昭和プロレスの謎『仮説:一九八一年5月、アンドレの足骨折による負傷欠場は予め決まっていた?』<後編>


タイガー・ジェット・シンは本当にアンドレの代替参加だったのか


 一九八一年に起きた新日本と全日本の間の外人レスラー引き抜き合戦は、基本的には出来レース、つまりトレードだった――という見方が定説になりつつあるようです。
 個々の事例、「スタン・ハンセン引き抜きだけはガチ」とか、「トレードなら、チャボ・ゲレロが新日本お手盛りタイトルであるNWAインタージュニアベルトを持ったまま移籍できたのはおかしい」といった点では意見が割れるかもしれませんが、とりあえずブッチャーとシンは交換トレードだったとする見方は、それなりに多くのプロレスファンが支持する説だと思われます。

 ここからはその前提に立ち、同年のMSGシリーズを欠場したアンドレの負傷について、想像を再び膨らませてみます。
 まず、ブッチャーとシンの交換トレードが決まった時点で、新日本はシンと既に結んでいた契約を早期に消化しなければいけなくなった。
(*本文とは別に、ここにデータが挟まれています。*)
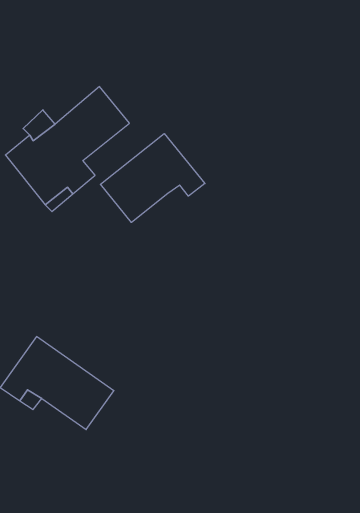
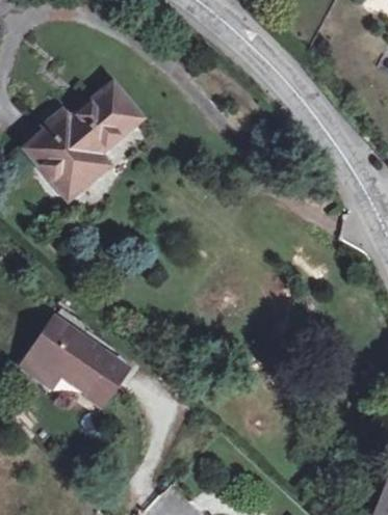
building: [100,134,205,222] -> none

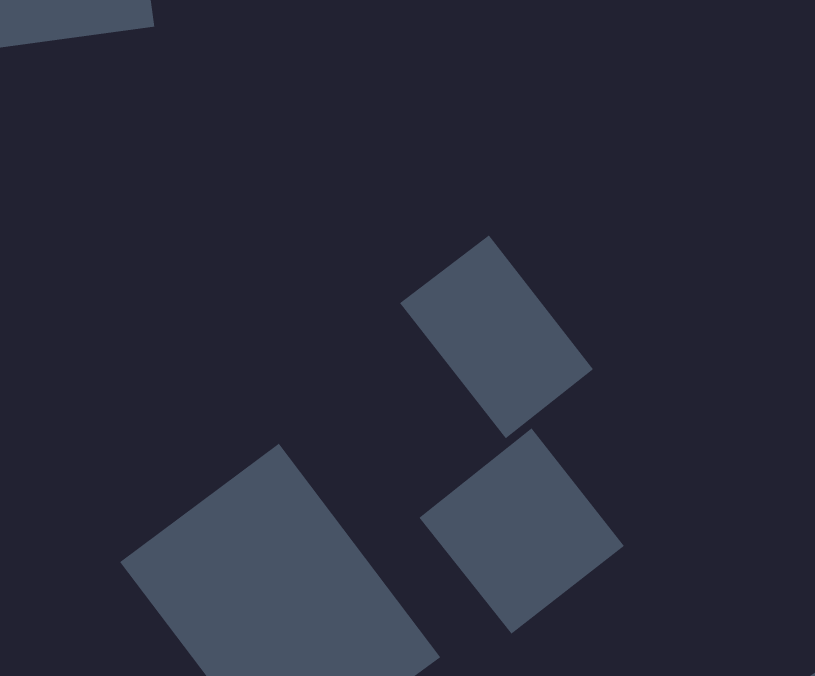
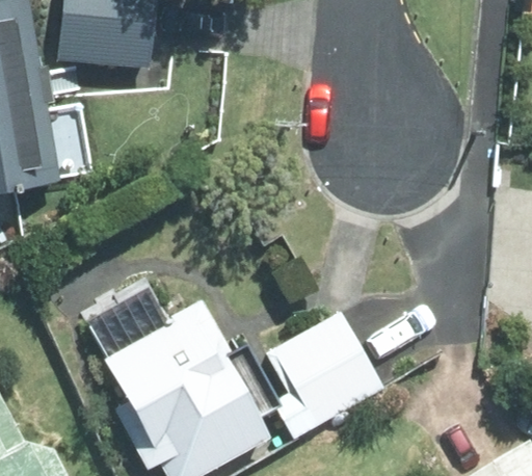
building: [399,234,594,439] -> none

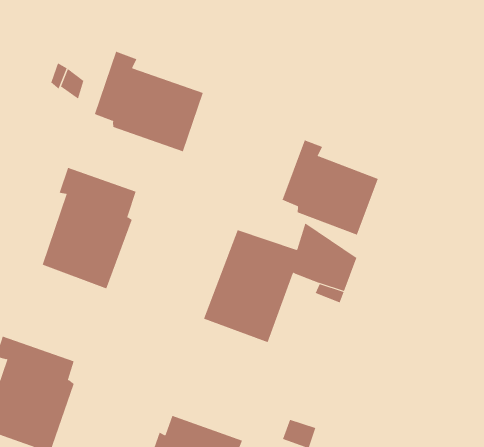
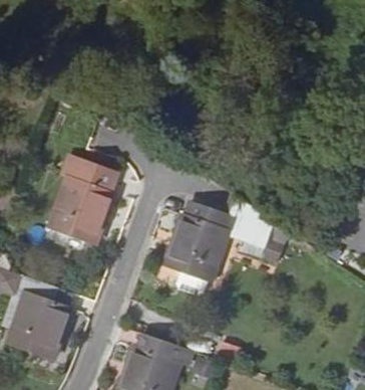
building: [94,51,203,152] -> none
building: [282,139,379,236] -> none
どのような契約なのかは分かりませんが、よく言われるのが「年にX週間は来日して試合をする」といった形式。事実、この年のシンは1月から四シリーズ連続で新日本に参加というそれまでになかった頻度で来ており、契約消化の線が濃厚だと言えます。
 ここで着目すべきは、シンのMSGシリーズ参加は、アンドレ欠場を受けての代打として発表されたこと。つまり急遽決まったこの参戦がなければ、全日への移籍までに契約を消化しきれなかったことになります。
 これはおかしい。本当は、シンのMSGシリーズ参加は最初から決まっていたはず。